◆ Arbeitsauftrag 1:
Wen hat SPD-Chef Sigmar Gabriel laut dem Textauszug als Kandidaten für die Bundespräsidentenwahl vorgeschlagen?
◆ Arbeitsauftrag 2:
Schreiben Sie den Abschnitt des Textauszugs zwischen „Das Amt des Bundespräsidenten ist“ und „als manche zugeben mögen.“, beide einschließlich, neu und setzen Sie dabei „Drohgebärden“ an die Stelle von „Säbelrasseln“.

Die Linkspartei und die Frage der Gauck-Nachfolge, das ist ein Spiel mit verdeckten Karten, bei dem die Linke bisher nur am Katzentisch saß. Ohne sich mit Linken oder Grünen abzusprechen, hat SPD-Chef Sigmar Gabriel seinen Parteigenossen, Außenminister Frank-Walter Steinmeier, als Kandidaten für die Bundespräsidentenwahl vorgeschlagen. Damit hat er Bundeskanzlerin Angela Merkel (CDU) unter Druck gesetzt, die bisher keinen besseren Anwärter aufgeboten hat. Bundestagspräsident Norbert Lammert (CDU) möchte kein Staatsoberhaupt werden, auch Verfassungsgerichtspräsident Andreas Voßkuhle hat abgesagt. Verteidigungsministerin Ursula von der Leyen (CDU) hingegen ist noch im Gespräch, auch mit den Grünen, ebenso Baden-Württembergs grüner Ministerpräsident Winfried Kretschmann.

Am Freitag treffen sich die Koalitionsspitzen erneut, um einen gemeinsamen Kandidaten zu finden. Klappt das nicht, steigen die Chancen für Steinmeier. Er könnte sich per Kampfkandidatur im dritten Wahlgang durchsetzen, mit einfacher und rot-rot-grüner Mehrheit.

Der Linkspartei könnte bei diesem Szenario eine Art Königsmacherrolle zufallen. Denn nur, wenn auch Linke Steinmeier wählen, wäre er im dritten Wahlgang gegen Union und womöglich auch FDP durchsetzbar. Nun ist das Amt des Bundespräsidenten für die Linke nicht eben ein Herzensanliegen. Amtsinhaber Gauck nennt einer in der Fraktion sogar den "Hassprediger aus Rostock". Gleichzeitig spüren die Genossen aber, dass ihnen mit der Mehrheitsbeschaffung in der Bundesversammlung eine Rolle zufallen könnte, die einen ungewohnten Duft trägt: Verantwortung.

Das Amt des Bundespräsidenten ist für die Linke politisch nicht gerade ein Herzensanliegen

Fragt man Fraktionschef Bartsch, ob Steinmeier für ihn wählbar wäre, schimpft er erst einmal auf die große Koalition: "Was Merkel, Gabriel und Seehofer in der Bundespräsidentenfrage abliefern, ist unverantwortlich." Würden linke Wahlleute Steinmeier denn im dritten Wahlgang wählen? Steinmeier sei "Mitarchitekt der Agenda 2010", antwortet Bartsch, für viele Linke also verantwortlich für die Abkehr der Sozialdemokratie vom Sozialen. Einerseits. Andererseits hat Steinmeiers Warnung vor Säbelrasseln des Westens in der Ukrainekrise in der Linken mehr Sympathien geweckt, als manche zugeben mögen.

◆ Bereitgestellte Unterlagen:
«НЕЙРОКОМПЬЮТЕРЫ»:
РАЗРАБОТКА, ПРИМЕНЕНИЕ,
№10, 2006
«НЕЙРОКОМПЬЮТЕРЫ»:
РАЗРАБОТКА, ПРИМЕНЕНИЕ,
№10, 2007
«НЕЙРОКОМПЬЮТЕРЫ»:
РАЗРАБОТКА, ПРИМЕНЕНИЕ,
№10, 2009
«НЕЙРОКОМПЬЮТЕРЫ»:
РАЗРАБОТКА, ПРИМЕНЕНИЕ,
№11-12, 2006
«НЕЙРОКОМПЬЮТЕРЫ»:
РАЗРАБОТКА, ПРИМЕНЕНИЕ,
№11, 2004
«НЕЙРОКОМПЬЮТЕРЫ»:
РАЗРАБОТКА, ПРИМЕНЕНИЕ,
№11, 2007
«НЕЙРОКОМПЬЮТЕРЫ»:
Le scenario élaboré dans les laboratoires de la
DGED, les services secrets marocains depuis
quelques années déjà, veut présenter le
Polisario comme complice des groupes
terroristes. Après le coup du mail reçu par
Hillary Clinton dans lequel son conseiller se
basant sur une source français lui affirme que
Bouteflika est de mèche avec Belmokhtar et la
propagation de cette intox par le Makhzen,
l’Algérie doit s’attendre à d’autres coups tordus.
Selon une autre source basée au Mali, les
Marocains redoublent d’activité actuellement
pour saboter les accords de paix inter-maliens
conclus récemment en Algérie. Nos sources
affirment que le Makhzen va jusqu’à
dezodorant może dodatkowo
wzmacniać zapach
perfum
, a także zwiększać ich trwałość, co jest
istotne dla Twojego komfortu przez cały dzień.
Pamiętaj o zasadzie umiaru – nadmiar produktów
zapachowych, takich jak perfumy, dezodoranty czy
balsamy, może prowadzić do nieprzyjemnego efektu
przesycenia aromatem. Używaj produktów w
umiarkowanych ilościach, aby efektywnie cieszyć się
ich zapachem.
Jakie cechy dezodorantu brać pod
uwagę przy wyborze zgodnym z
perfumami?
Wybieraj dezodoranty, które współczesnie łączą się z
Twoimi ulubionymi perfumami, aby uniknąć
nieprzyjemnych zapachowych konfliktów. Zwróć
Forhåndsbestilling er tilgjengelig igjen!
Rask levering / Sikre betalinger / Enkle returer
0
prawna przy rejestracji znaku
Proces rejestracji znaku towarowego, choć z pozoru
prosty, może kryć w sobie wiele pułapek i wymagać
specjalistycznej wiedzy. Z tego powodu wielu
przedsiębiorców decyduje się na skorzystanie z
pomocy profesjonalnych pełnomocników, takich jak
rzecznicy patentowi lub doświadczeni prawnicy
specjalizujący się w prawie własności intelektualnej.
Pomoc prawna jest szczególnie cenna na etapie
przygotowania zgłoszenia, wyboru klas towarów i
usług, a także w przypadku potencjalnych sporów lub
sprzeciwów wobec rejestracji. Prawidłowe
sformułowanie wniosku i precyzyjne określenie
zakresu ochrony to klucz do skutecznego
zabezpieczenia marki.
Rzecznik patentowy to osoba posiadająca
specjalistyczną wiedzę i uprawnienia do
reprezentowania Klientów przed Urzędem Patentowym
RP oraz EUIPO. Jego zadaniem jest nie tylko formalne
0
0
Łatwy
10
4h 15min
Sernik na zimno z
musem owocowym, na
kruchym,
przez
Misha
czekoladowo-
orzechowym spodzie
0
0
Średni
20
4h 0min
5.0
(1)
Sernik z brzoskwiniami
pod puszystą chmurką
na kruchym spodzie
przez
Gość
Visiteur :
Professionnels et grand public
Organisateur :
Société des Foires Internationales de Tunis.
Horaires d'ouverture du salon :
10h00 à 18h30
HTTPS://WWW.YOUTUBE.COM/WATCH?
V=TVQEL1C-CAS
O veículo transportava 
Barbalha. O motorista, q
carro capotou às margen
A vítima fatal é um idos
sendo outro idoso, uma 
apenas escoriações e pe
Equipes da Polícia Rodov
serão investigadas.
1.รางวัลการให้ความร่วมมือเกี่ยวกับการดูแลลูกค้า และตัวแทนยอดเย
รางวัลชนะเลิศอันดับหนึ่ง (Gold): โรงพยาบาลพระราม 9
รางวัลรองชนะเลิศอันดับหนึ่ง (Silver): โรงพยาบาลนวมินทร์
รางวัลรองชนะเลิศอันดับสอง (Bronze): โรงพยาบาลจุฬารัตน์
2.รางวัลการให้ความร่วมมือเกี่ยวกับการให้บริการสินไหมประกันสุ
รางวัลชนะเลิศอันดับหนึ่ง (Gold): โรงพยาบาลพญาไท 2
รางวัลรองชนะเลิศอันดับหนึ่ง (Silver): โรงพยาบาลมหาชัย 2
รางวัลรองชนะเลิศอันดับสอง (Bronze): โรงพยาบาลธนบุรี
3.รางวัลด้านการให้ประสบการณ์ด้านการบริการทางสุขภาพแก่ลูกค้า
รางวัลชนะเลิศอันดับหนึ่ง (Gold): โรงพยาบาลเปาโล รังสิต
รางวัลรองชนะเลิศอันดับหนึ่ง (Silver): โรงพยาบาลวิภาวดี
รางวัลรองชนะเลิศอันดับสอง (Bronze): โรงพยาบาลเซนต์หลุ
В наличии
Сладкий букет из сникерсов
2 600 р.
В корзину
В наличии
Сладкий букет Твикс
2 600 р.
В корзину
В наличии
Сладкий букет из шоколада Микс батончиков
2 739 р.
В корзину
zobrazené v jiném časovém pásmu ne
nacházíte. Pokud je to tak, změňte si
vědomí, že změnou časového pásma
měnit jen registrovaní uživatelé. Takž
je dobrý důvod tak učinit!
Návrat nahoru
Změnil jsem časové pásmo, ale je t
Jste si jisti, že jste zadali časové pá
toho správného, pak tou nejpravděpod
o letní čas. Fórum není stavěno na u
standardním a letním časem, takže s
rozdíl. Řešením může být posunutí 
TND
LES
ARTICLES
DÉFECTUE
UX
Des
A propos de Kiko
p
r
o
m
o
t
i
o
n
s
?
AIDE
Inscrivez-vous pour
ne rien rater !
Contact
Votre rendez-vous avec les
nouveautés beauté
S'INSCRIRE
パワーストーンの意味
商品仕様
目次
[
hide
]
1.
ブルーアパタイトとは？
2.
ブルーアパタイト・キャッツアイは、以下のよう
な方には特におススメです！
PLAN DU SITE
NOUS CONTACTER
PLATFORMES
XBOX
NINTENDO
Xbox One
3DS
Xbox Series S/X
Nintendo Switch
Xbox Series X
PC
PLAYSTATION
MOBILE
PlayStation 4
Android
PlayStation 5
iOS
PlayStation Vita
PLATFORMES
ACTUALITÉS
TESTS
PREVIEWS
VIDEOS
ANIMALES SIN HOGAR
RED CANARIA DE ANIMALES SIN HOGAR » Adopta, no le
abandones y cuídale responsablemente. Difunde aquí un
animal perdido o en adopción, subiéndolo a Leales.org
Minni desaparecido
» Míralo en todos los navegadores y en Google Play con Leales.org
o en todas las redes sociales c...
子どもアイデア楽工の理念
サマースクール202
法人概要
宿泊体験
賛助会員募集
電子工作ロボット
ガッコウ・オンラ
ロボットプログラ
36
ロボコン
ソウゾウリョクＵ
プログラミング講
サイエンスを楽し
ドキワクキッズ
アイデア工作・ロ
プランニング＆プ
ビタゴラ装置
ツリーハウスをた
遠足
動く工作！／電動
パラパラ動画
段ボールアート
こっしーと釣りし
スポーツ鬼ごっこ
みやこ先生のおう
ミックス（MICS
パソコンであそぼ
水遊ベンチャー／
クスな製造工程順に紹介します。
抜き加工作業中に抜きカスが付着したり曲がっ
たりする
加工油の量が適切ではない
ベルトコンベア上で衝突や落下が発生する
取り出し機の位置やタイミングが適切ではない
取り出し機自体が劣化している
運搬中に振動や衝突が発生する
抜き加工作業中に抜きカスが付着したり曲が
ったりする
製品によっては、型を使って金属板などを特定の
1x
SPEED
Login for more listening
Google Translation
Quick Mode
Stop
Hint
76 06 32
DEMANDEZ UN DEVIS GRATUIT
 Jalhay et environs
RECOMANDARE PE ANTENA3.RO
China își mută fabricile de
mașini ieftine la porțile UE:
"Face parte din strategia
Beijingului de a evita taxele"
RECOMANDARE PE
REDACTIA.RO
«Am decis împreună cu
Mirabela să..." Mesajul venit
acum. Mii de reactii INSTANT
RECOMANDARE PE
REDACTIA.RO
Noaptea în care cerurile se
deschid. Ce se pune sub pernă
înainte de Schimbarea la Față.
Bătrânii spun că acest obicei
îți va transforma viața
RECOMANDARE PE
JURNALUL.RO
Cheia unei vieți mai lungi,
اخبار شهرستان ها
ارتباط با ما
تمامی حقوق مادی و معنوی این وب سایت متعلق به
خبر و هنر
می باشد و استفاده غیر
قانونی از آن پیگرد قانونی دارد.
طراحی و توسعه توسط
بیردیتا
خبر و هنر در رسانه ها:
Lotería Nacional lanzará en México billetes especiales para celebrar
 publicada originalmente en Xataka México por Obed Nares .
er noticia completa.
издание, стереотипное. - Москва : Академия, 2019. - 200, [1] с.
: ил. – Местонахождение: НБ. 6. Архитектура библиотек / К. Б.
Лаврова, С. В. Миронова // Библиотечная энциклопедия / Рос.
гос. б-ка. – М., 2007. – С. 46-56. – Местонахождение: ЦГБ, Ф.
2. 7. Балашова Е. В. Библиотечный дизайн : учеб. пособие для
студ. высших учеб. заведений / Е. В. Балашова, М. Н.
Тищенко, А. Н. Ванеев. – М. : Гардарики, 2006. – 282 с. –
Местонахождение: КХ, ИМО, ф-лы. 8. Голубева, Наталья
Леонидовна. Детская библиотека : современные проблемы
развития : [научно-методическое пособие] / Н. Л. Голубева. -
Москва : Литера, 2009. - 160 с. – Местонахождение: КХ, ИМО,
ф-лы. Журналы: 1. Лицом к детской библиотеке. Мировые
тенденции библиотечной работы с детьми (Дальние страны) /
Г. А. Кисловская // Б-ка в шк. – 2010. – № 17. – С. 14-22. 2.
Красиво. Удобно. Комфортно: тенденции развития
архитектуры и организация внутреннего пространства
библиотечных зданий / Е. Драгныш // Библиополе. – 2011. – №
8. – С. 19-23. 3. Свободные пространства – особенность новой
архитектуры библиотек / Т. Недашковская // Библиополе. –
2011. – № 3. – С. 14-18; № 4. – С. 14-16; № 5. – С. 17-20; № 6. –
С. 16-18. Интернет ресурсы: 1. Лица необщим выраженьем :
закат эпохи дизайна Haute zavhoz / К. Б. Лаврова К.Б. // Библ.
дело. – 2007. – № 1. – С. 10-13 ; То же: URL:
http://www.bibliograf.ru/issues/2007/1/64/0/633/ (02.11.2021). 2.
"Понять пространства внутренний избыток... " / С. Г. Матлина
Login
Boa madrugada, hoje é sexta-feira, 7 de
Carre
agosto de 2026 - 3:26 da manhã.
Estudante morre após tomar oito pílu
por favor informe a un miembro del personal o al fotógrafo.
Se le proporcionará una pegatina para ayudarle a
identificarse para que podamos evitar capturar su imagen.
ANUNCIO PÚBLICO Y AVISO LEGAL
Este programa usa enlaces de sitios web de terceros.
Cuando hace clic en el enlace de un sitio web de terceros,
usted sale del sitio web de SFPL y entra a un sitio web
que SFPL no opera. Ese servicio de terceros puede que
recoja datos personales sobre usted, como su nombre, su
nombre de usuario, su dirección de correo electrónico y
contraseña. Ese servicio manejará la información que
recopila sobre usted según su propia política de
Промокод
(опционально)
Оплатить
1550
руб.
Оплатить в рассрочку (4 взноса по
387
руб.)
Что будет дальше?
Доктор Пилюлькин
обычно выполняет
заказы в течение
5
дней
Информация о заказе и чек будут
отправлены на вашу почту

◆ Erwartete Antwort 1:
Außenminister Frank-Walter Steinmeier.

◆ Erwartete Antwort 2:
Das Amt des Bundespräsidenten ist für die Linke politisch nicht gerade ein Herzensanliegen

Fragt man Fraktionschef Bartsch, ob Steinmeier für ihn wählbar wäre, schimpft er erst einmal auf die große Koalition: "Was Merkel, Gabriel und Seehofer in der Bundespräsidentenfrage abliefern, ist unverantwortlich." Würden linke Wahlleute Steinmeier denn im dritten Wahlgang wählen? Steinmeier sei "Mitarchitekt der Agenda 2010", antwortet Bartsch, für viele Linke also verantwortlich für die Abkehr der Sozialdemokratie vom Sozialen. Einerseits. Andererseits hat Steinmeiers Warnung vor Drohgebärden des Westens in der Ukrainekrise in der Linken mehr Sympathien geweckt, als manche zugeben mögen.